SABIC is the world’s third largest diversified chemical company, and has been a long-standing partner of Clariant in the company’s Catalyst joint venture, Scientific Design.
It entered into a purchase agreement regarding the acquisition of the stake in Clariant in January 2018, and has now received the final outstanding regulatory approvals from the competition authorities.
This means an unconditional closing of the purchase is now possible, making SABIC Clariant’s largest strategic anchor shareholder, and second anchor shareholder beside the group of former shareholders of Süd-Chemie.
“With SABIC receiving all the regulatory approvals and the transaction set to be completed, we look forward to further developing the strategic relationship between both companies in order to generate value for all stakeholders”, said Hariolf Kottmann, CEO of Clariant.

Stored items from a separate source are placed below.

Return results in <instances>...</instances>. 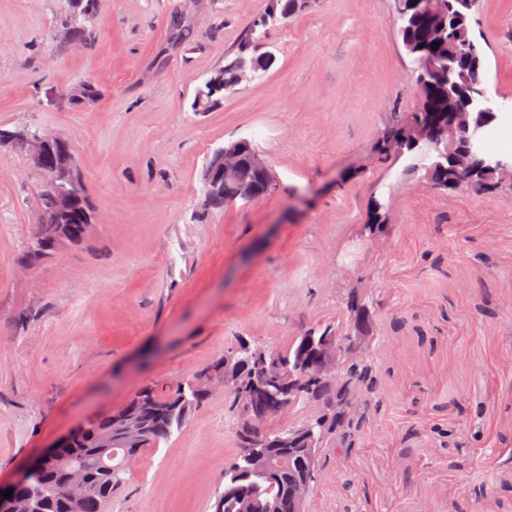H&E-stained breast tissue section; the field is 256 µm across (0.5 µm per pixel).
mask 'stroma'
<instances>
[{
  "instance_id": "stroma-1",
  "label": "stroma",
  "mask_w": 512,
  "mask_h": 512,
  "mask_svg": "<svg viewBox=\"0 0 512 512\" xmlns=\"http://www.w3.org/2000/svg\"><path fill=\"white\" fill-rule=\"evenodd\" d=\"M0 0V127H42L81 167L94 227L26 257L41 174L0 146V489L137 390L282 348L357 294L378 376L358 437L323 448L305 512H512V189L443 193L378 154L414 112L393 0H317L267 28L268 0ZM481 79L512 109V0L472 19ZM257 32L275 64L206 112L198 87ZM92 84L93 99L70 97ZM246 139L271 197L203 206L201 174ZM386 218L355 249L374 202ZM228 392L128 466L105 512H211L240 455Z\"/></svg>"
}]
</instances>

The two companies say they are discussing possible future collaborations that will generate value for the stakeholders of both companies, and any outcome of these discussions will be presented in due course.

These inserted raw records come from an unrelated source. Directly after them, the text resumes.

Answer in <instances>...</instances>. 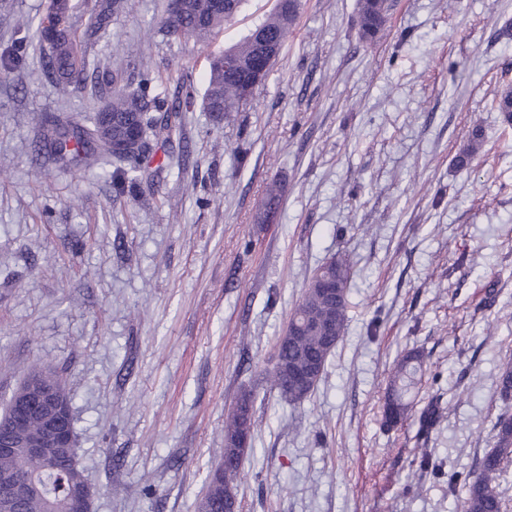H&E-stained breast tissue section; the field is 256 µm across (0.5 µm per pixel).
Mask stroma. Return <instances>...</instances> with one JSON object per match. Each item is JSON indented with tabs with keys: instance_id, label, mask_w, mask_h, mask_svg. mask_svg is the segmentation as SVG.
Masks as SVG:
<instances>
[{
	"instance_id": "1",
	"label": "stroma",
	"mask_w": 512,
	"mask_h": 512,
	"mask_svg": "<svg viewBox=\"0 0 512 512\" xmlns=\"http://www.w3.org/2000/svg\"><path fill=\"white\" fill-rule=\"evenodd\" d=\"M163 2L120 0L88 46L100 70L146 66L195 99L167 166L119 195L39 151L45 115L94 102L46 73L45 0H0V411L35 364L56 370L92 512H196L245 389L241 512H454L446 473L489 449L512 358V124L492 108L512 89V0H395L373 43L356 0H301L268 80L218 125L199 104L207 56L276 0H248L206 49L166 41ZM477 123L483 143L457 166ZM341 251L346 333L294 406L272 385L277 338ZM491 280L499 300L479 310ZM414 347L415 404L443 406L427 450L444 475L419 482L416 425H381L389 373Z\"/></svg>"
}]
</instances>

Saudi Arabia headquarters: MENA focus?
SABIC is headquartered in Riyadh, Saudi Arabia, and while it manufactures on a global scale in the Americas, Europe, Middle East, the move will no doubt particularly strengthen Clariant’s position in the Middle East and North Africa (MENA) region.
Earlier this year, Clariant’s annual financial results showed sales growth in local currency was strongest in the Middle East & Africa in 2017, at 15%.
Sales in Asia rose by 12%, lifted by a ‘remarkable sales development’ in China, Southeast Asia and Japan, and sales grew by 7% in Europe.
In local currency of Swiss francs, the company saw its sales jump to CHF 6.377 billion, with net income climbing by 15% to reach CHF 302 million.